EXERCISE REQUIREMENTS
Repeat the listing exactly. Any picture in it should be left out of the copy.
---*---
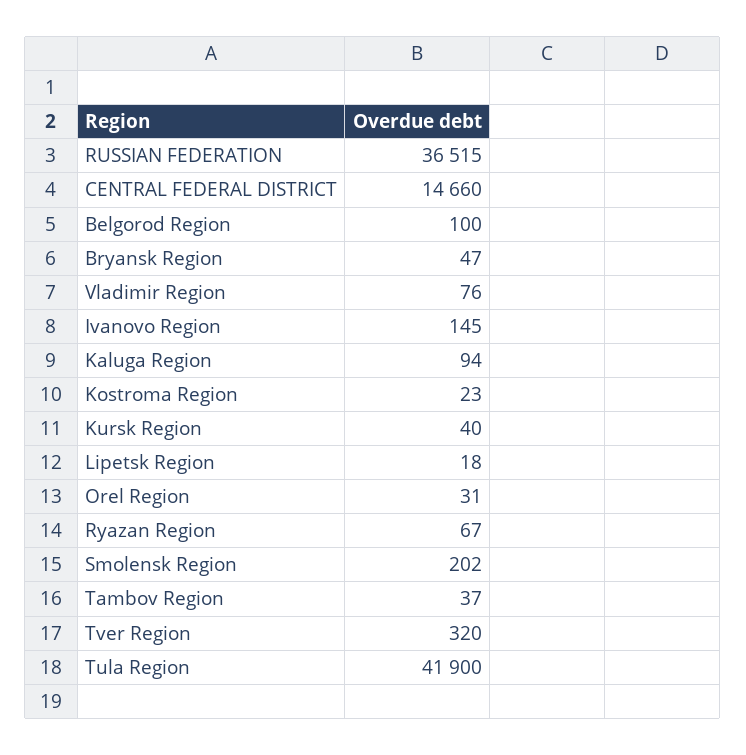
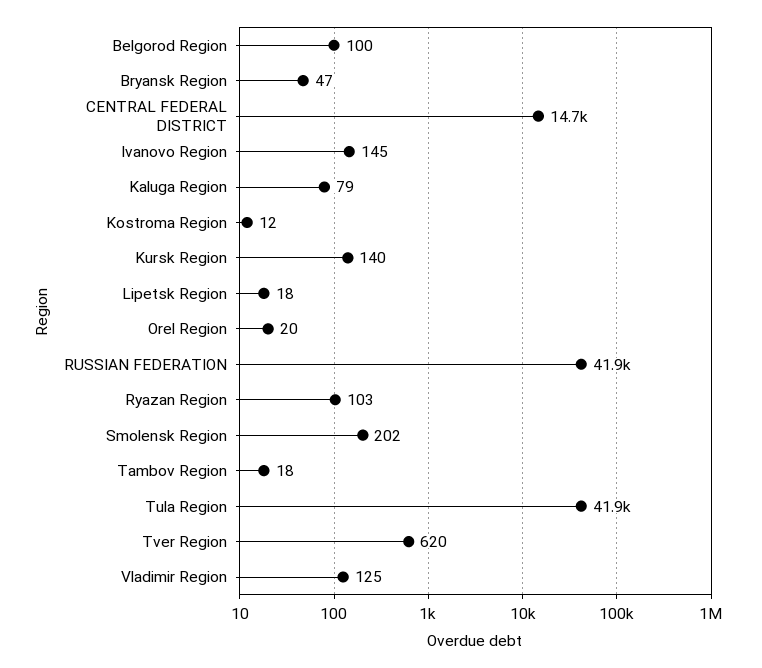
  {
-   "RUSSIAN FEDERATION": 36515,
+   "RUSSIAN FEDERATION": 41900,
    "CENTRAL FEDERAL DISTRICT": 14660,
    "Belgorod Region": 100,
    "Bryansk Region": 47,
-   "Vladimir Region": 76,
+   "Vladimir Region": 125,
    "Ivanovo Region": 145,
-   "Kaluga Region": 94,
+   "Kaluga Region": 79,
-   "Kostroma Region": 23,
+   "Kostroma Region": 12,
-   "Kursk Region": 40,
+   "Kursk Region": 140,
    "Lipetsk Region": 18,
-   "Orel Region": 31,
+   "Orel Region": 20,
-   "Ryazan Region": 67,
+   "Ryazan Region": 103,
    "Smolensk Region": 202,
-   "Tambov Region": 37,
+   "Tambov Region": 18,
-   "Tver Region": 320,
+   "Tver Region": 620,
    "Tula Region": 41900
  }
---*---
RESPONSE TO THIS EXERCISE
  {
-   "RUSSIAN FEDERATION": 36515,
+   "RUSSIAN FEDERATION": 41900,
    "CENTRAL FEDERAL DISTRICT": 14660,
    "Belgorod Region": 100,
    "Bryansk Region": 47,
-   "Vladimir Region": 76,
+   "Vladimir Region": 125,
    "Ivanovo Region": 145,
-   "Kaluga Region": 94,
+   "Kaluga Region": 79,
-   "Kostroma Region": 23,
+   "Kostroma Region": 12,
-   "Kursk Region": 40,
+   "Kursk Region": 140,
    "Lipetsk Region": 18,
-   "Orel Region": 31,
+   "Orel Region": 20,
-   "Ryazan Region": 67,
+   "Ryazan Region": 103,
    "Smolensk Region": 202,
-   "Tambov Region": 37,
+   "Tambov Region": 18,
-   "Tver Region": 320,
+   "Tver Region": 620,
    "Tula Region": 41900
  }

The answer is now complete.